Fundamental rock and mineral magnetism

Understanding the complex magnetic records in natural materials requires knowledge of the fundamental magnetic properties of their minerals. We investigate the common terrestrial magnetic minerals, including iron sulphides, iron oxides, iron-titanium oxides, that have origins from either chemical precipitation, biological synthesis or environmental weathering. Studies range from atomic-scale magnetic mineral structures to macro-scale fundamental rock magnetic properties.

Paleoenvironmental and paleoclimate reconstructions

Magnetic proxies are widely used in paleoenvironmental reconstructions. However, traditional environmental magnetic approaches rely heavily on simple magnetic parameters and their ratios. We take a different approach: we determine magnetic property variations from direct observation of magnetic minerals, and combine these with advanced rock magnetism, mathematical unmixing, and magnetic modelling. This helps to get more robust magnetic proxies for tracing environmental processes.

Sediment remanence acquisition

Investigating DRM/PDRM/CRM processes to understand how marine sediments get magnetized.
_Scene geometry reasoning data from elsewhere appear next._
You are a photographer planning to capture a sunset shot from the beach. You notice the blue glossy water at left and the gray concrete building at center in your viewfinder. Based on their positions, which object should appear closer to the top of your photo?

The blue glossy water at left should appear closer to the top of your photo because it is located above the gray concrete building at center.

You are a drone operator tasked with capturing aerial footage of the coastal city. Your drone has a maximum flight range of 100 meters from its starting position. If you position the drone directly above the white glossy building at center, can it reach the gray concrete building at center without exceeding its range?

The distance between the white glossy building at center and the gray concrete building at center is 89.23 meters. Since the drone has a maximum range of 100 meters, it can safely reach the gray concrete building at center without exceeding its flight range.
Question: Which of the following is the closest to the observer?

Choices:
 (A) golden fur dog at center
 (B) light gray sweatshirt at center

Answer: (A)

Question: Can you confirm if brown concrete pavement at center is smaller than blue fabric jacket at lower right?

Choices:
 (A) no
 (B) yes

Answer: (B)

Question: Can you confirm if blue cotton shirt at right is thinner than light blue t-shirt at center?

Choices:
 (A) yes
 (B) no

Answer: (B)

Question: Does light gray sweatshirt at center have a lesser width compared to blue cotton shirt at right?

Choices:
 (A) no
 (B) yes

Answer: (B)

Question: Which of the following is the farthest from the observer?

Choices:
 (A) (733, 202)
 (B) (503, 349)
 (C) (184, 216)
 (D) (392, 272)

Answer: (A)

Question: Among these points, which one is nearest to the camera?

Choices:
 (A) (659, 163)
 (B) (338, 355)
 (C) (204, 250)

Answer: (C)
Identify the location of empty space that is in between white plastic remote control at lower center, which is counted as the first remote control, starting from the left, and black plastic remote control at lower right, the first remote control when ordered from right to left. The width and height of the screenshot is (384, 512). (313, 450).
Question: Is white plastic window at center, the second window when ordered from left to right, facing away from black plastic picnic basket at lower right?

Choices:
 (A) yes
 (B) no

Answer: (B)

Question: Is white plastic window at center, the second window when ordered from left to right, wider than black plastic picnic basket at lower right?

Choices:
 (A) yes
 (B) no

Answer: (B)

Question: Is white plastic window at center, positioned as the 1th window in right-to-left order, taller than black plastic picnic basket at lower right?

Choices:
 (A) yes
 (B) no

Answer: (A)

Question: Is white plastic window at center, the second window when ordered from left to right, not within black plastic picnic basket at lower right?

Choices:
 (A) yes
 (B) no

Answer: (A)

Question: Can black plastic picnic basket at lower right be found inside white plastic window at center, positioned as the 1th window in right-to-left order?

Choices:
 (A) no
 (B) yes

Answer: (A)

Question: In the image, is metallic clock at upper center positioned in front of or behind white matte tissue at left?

We use a combined experimental and numerical approach: we do laboratory redeposition experiments under controlled conditions, and also build numerical models in order to get a better picture of the magnetic recording processes in marine sediments.

Micromagnetic modelling

We use a full finite-element micromagnetic model (MERRILL) to simulate the magnetic properties of complex magnetic mineral ensembles, such as biogenic magnetite/magnetotactic bacteria and magnetic mineral inclusions in silicates, that are widely present in many natural environments. We seek to link the simulation with experimental data to detect subtle changes reflected in magnetic proxies throughout sedimentary records.

Viscous remanent magnetization dating of floods

This is a new technique where we collect samples from large tsunami boulders (recently from Cape Verde) that were quarried and rotated during the tsunami. Afterwards they slowly acquire a viscous remagnetization whose intensity/blocking temperature increases over time. By measuring this viscous remagnetization, we can calculate the age of the tsunami.